After undertaking the tremendous task of analyzing Othello, Sears conjectured that Othello must have had a wife before the young Desdemona, someone who shared his historical and cultural background. The focus here lies entirely on her (and not on Mona – the modern day Desdemona), as she struggles to heal after being left by her common wealth husband of nine years. Due to the three time periods, there are multiple angles in which Othello and Billie are portrayed, which craftily integrate themes of identity within the black community, personal racial identity, and the role these forces play in their relationship.
In an interview with The Daily, Neema Bickersteth, who plays Magi, the landlady and the comedic undercurrent to the play; and Liana Montoro, who plays empowered and loyal sister-in-law Amah, said that it simply was not a question when asked to audition for the play. “Janet Sears is a goddess, and Harlem Duet is a revolutionary piece of work. It was a great opportunity to bring it back and so I jumped on the opportunity,” Bickersteth said.

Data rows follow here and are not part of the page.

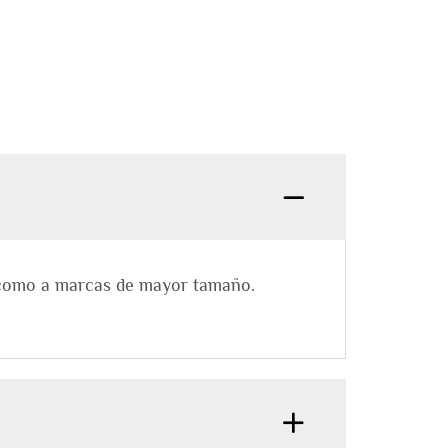
s como a marcas de mayor tamaño.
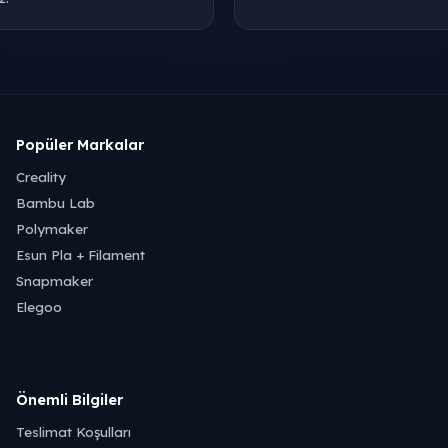
Popüler Markalar
Creality
Bambu Lab
Polymaker
Esun Pla + Filament
Snapmaker
Elegoo
Önemli Bilgiler
Teslimat Koşulları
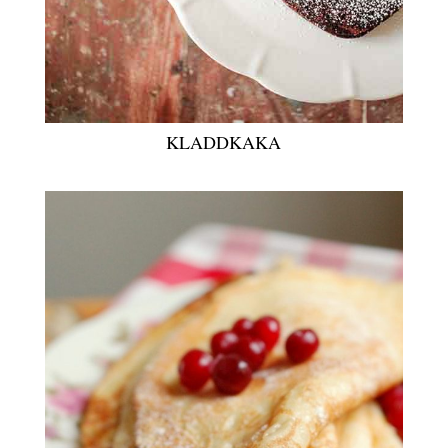
KLADDKAKA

Harlem Duet was originally produced at Toronto’s Nightwood Theatre in 1977. After rave reviews, the play won the Governor General’s Choice award, four 1998 Dora Awards, and was shown again at the Canadian Stage the following year.
“It is a revolutionary thing that explores problems that we all deal with. It is a love story, but more, not only that,” Montoro said.
The play explores a struggle that is universal and relatable to all. “All the characters are trying to attain something that is missing in their lives,” Bickersteth explained. “When you think you’ve found something, something else sneaks up.”
I am sure that students and youth can relate to this as we wade the academic oceans to find our passions and figure out what exactly we are doing with our lives. This universal struggle nags at the essence of ourselves, desperately trying to convince us that there is something more, that we haven’t just quite finished yet.
“It will leave you beautifully perplexed,” Sparks said. “It is a play that will leave you with many questions, questions on life, and is something that you need to see and feel.” Upon leaving the theatre, I felt the magnitude of his words as the lighting, heart-wrenching scenes, powerful script, and talent completely captured and gnawed at my mind. I remember hearing the hauntingly beautiful sound of their voices, both in conversation and song, and the echoing sound of famous speeches, including Martin Luther King Jr.’s “I Have a Dream.”
Harlem Duet runs from October 24 to Nov 11 at the Segal Centre for Performing Arts, 5170 Cote Ste. Catherine.